- Color of berry skin: Blanc
- Species: Vitis vinifera
- Also called: Drutsch, Großer Traminer
- Origin: Germany
- Notable regions: Switzerland

= Räuschling =

Variety of grape

Räuschling is a white variety of grape used for wine. It is today almost only found in small amounts in German-speaking parts of Switzerland, where Räuschling can produce fruity, crisp white wines with good acidity. Räuschling has previously been much more common in Switzerland, Germany and Alsace. Before the widespread planting of Müller-Thurgau, Räuschling and Elbling were the most common grape varieties in Switzerland. German plantations were found in Franconia, Palatinate and Württemberg, as well as in Baden in medieval times. It is also thought to have been the grape variety of the early wines traded from Tramin, with Großer Traminer being one of its synonyms.
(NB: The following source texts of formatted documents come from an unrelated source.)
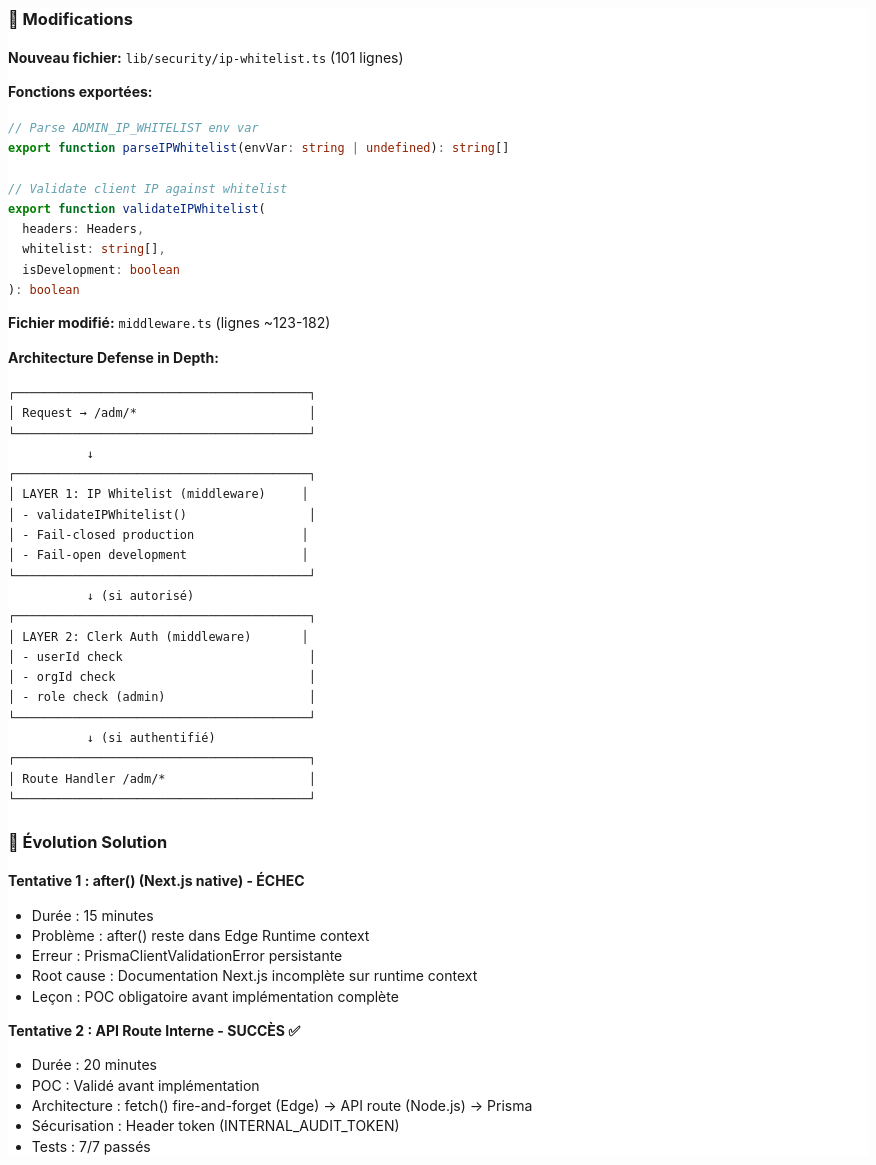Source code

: ### 📝 Modifications

**Nouveau fichier:** `lib/security/ip-whitelist.ts` (101 lignes)

**Fonctions exportées:**
```typescript
// Parse ADMIN_IP_WHITELIST env var
export function parseIPWhitelist(envVar: string | undefined): string[]

// Validate client IP against whitelist
export function validateIPWhitelist(
  headers: Headers,
  whitelist: string[],
  isDevelopment: boolean
): boolean
```

**Fichier modifié:** `middleware.ts` (lignes ~123-182)

**Architecture Defense in Depth:**
```
┌─────────────────────────────────────────┐
│ Request → /adm/*                        │
└─────────────────────────────────────────┘
           ↓
┌─────────────────────────────────────────┐
│ LAYER 1: IP Whitelist (middleware)     │
│ - validateIPWhitelist()                 │
│ - Fail-closed production               │
│ - Fail-open development                │
└─────────────────────────────────────────┘
           ↓ (si autorisé)
┌─────────────────────────────────────────┐
│ LAYER 2: Clerk Auth (middleware)       │
│ - userId check                          │
│ - orgId check                           │
│ - role check (admin)                    │
└─────────────────────────────────────────┘
           ↓ (si authentifié)
┌─────────────────────────────────────────┐
│ Route Handler /adm/*                    │
└─────────────────────────────────────────┘
```

### 🔄 Évolution Solution

**Tentative 1 : after() (Next.js native) - ÉCHEC**
- Durée : 15 minutes
- Problème : after() reste dans Edge Runtime context
- Erreur : PrismaClientValidationError persistante
- Root cause : Documentation Next.js incomplète sur runtime context
- Leçon : POC obligatoire avant implémentation complète

**Tentative 2 : API Route Interne - SUCCÈS ✅**
- Durée : 20 minutes
- POC : Validé avant implémentation
- Architecture : fetch() fire-and-forget (Edge) → API route (Node.js) → Prisma
- Sécurisation : Header token (INTERNAL_AUDIT_TOKEN)
- Tests : 7/7 passés
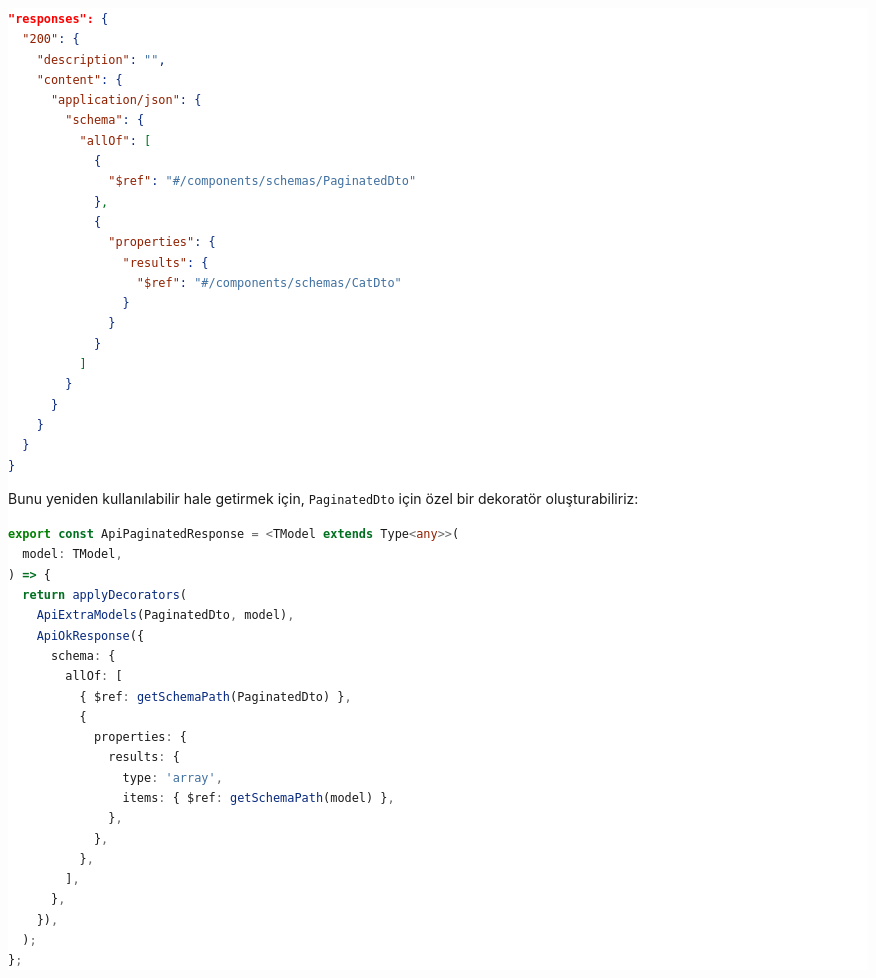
 ```json
"responses": {
  "200": {
    "description": "",
    "content": {
      "application/json": {
        "schema": {
          "allOf": [
            {
              "$ref": "#/components/schemas/PaginatedDto"
            },
            {
              "properties": {
                "results": {
                  "$ref": "#/components/schemas/CatDto"
                }
              }
            }
          ]
        }
      }
    }
  }
}
```

Bunu yeniden kullanılabilir hale getirmek için, `PaginatedDto` için özel bir dekoratör oluşturabiliriz:

```ts
export const ApiPaginatedResponse = <TModel extends Type<any>>(
  model: TModel,
) => {
  return applyDecorators(
    ApiExtraModels(PaginatedDto, model),
    ApiOkResponse({
      schema: {
        allOf: [
          { $ref: getSchemaPath(PaginatedDto) },
          {
            properties: {
              results: {
                type: 'array',
                items: { $ref: getSchemaPath(model) },
              },
            },
          },
        ],
      },
    }),
  );
};
```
The name of the variety is supposed to derive from the robust leaf canopy of Räuschling vines which make noise - "rauschen" in German - in strong wind. However, the name Reuschling first appeared in the vineyard ordnance (Weingartordnung) issued in 1614 by Count Philipp Ernst zu Hohenlohe-Neuenstein. In the herbals written by Hieronymus Bock in the 16th century, it is referred to as Drutsch or Drutscht.

The name Großer Räuschling has been used to differentiate it from the variety Knipperlé, which was previously common in Alsace and which is also called Kleiner Räuschling. Räuschling and Knipperlé are thought to be closely related.

DNA profiling has revealed Räuschling to be a cross between Gouais blanc (Weißer Heunisch) and a vine of the Pinot family.

== Synonyms ==
Synonyms of Räuschling are Brauner Nürnberger, Brauner Würnberger, Buchelin, Deutsche Trauben, Divicina, Divizhna, Divizhna Vizhna, Dretsch, Drötsch, Drutsch, Dünnelbling, Erjava Tizhna, Frankentraube, Furmentin, Gros Fendant, Großfränkisch, Großer Räuschling, Großer Röuschling, Großer Traminer, Grünspat, Guay Jaune, Heinzler, Klaffer, Klöpfer, Luttenberger, Luttenbergerstock, Luttenbershna, Lyonnaise, Offenburger, Padebecker, Pfäffling, Pfaffentraube, Reuschling, Röschling, Rössling, Ruchelin, Ruschling, Rüschlig, Rüschling, Rüssling, Silberräuschling, Silberweiß, Szrebrobella, Thuner, Thunerrebe, Vigne de Zuri, Weißer Dünnelbling, Weißer Kläpfer, Weißer Lagrein, Weißer Räuschling, Weißwelsch, Weißwelscher, Welsche, Zürirebe, Zürichrebe, Züriweiss and Züriwiss.